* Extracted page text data
=== Section Start ===
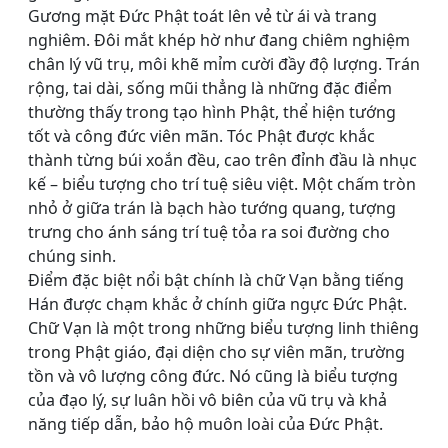
Gương mặt Đức Phật toát lên vẻ từ ái và trang
nghiêm. Đôi mắt khép hờ như đang chiêm nghiệm
chân lý vũ trụ, môi khẽ mỉm cười đầy độ lượng. Trán
rộng, tai dài, sống mũi thẳng là những đặc điểm
thường thấy trong tạo hình Phật, thể hiện tướng
tốt và công đức viên mãn. Tóc Phật được khắc
thành từng búi xoắn đều, cao trên đỉnh đầu là nhục
kế – biểu tượng cho trí tuệ siêu việt. Một chấm tròn
nhỏ ở giữa trán là bạch hào tướng quang, tượng
trưng cho ánh sáng trí tuệ tỏa ra soi đường cho
chúng sinh.
Điểm đặc biệt nổi bật chính là chữ Vạn bằng tiếng
Hán được chạm khắc ở chính giữa ngực Đức Phật.
Chữ Vạn là một trong những biểu tượng linh thiêng
trong Phật giáo, đại diện cho sự viên mãn, trường
tồn và vô lượng công đức. Nó cũng là biểu tượng
của đạo lý, sự luân hồi vô biên của vũ trụ và khả
năng tiếp dẫn, bảo hộ muôn loài của Đức Phật.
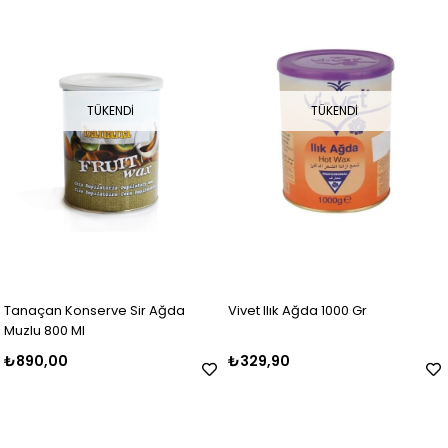
TÜKENDI
TÜKENDI
Tanaçan Konserve Sir Ağda
Vivet Ilık Ağda 1000 Gr
Muzlu 800 Ml
₺890,00
₺329,90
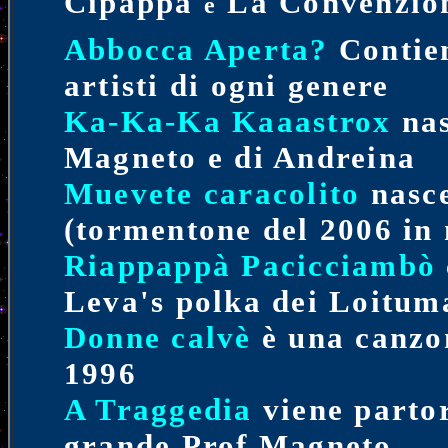
Cipappa
La Convenzi
e
Abbocca Aperta?
Contien
artisti di ogni genere
Ka-Ka-Ka Kaaastrox
nas
Magneto e di Andreina
Muevete caracolito
nasce
(tormentone del 2006 in
Riappappà Pacicciambò
Leva's polka dei Loitum
Donne calvè
è una canzon
1996
A Traggedia
viene partor
grande Prof Magneto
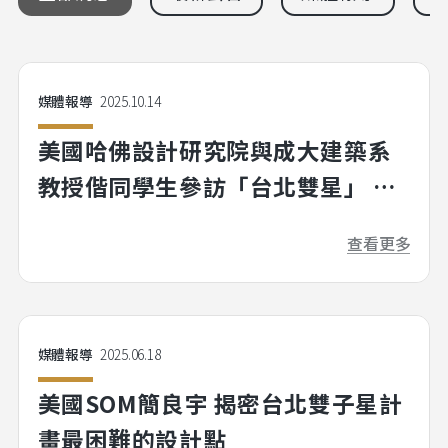
媒體報導
2025.10.14
美國哈佛設計研究院與成大建築系
教授偕同學生參訪「台北雙星」 開
啟城市文化對談 聚焦西區再生 從在
查看更多
地到國際 共論城市未來
媒體報導
2025.06.18
美國SOM簡良宇 揭密台北雙子星計
畫最困難的設計點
=== Section End ===
* What is expected
Nothing but the records, repeated exactly and stripped of pictures, should appear in the answer.

* Response to this task
Gương mặt Đức Phật toát lên vẻ từ ái và trang
nghiêm. Đôi mắt khép hờ như đang chiêm nghiệm
chân lý vũ trụ, môi khẽ mỉm cười đầy độ lượng. Trán
rộng, tai dài, sống mũi thẳng là những đặc điểm
thường thấy trong tạo hình Phật, thể hiện tướng
tốt và công đức viên mãn. Tóc Phật được khắc
thành từng búi xoắn đều, cao trên đỉnh đầu là nhục
kế – biểu tượng cho trí tuệ siêu việt. Một chấm tròn
nhỏ ở giữa trán là bạch hào tướng quang, tượng
trưng cho ánh sáng trí tuệ tỏa ra soi đường cho
chúng sinh.
Điểm đặc biệt nổi bật chính là chữ Vạn bằng tiếng
Hán được chạm khắc ở chính giữa ngực Đức Phật.
Chữ Vạn là một trong những biểu tượng linh thiêng
trong Phật giáo, đại diện cho sự viên mãn, trường
tồn và vô lượng công đức. Nó cũng là biểu tượng
của đạo lý, sự luân hồi vô biên của vũ trụ và khả
năng tiếp dẫn, bảo hộ muôn loài của Đức Phật.
TÜKENDI
TÜKENDI
Tanaçan Konserve Sir Ağda
Vivet Ilık Ağda 1000 Gr
Muzlu 800 Ml
₺890,00
₺329,90
Cipappa
La Convenzi
e
Abbocca Aperta?
Contien
artisti di ogni genere
Ka-Ka-Ka Kaaastrox
nas
Magneto e di Andreina
Muevete caracolito
nasce
(tormentone del 2006 in
Riappappà Pacicciambò
Leva's polka dei Loitum
Donne calvè
è una canzon
1996
A Traggedia
viene partor
grande Prof Magneto
媒體報導
2025.10.14
美國哈佛設計研究院與成大建築系
教授偕同學生參訪「台北雙星」 開
啟城市文化對談 聚焦西區再生 從在
查看更多
地到國際 共論城市未來
媒體報導
2025.06.18
美國SOM簡良宇 揭密台北雙子星計
畫最困難的設計點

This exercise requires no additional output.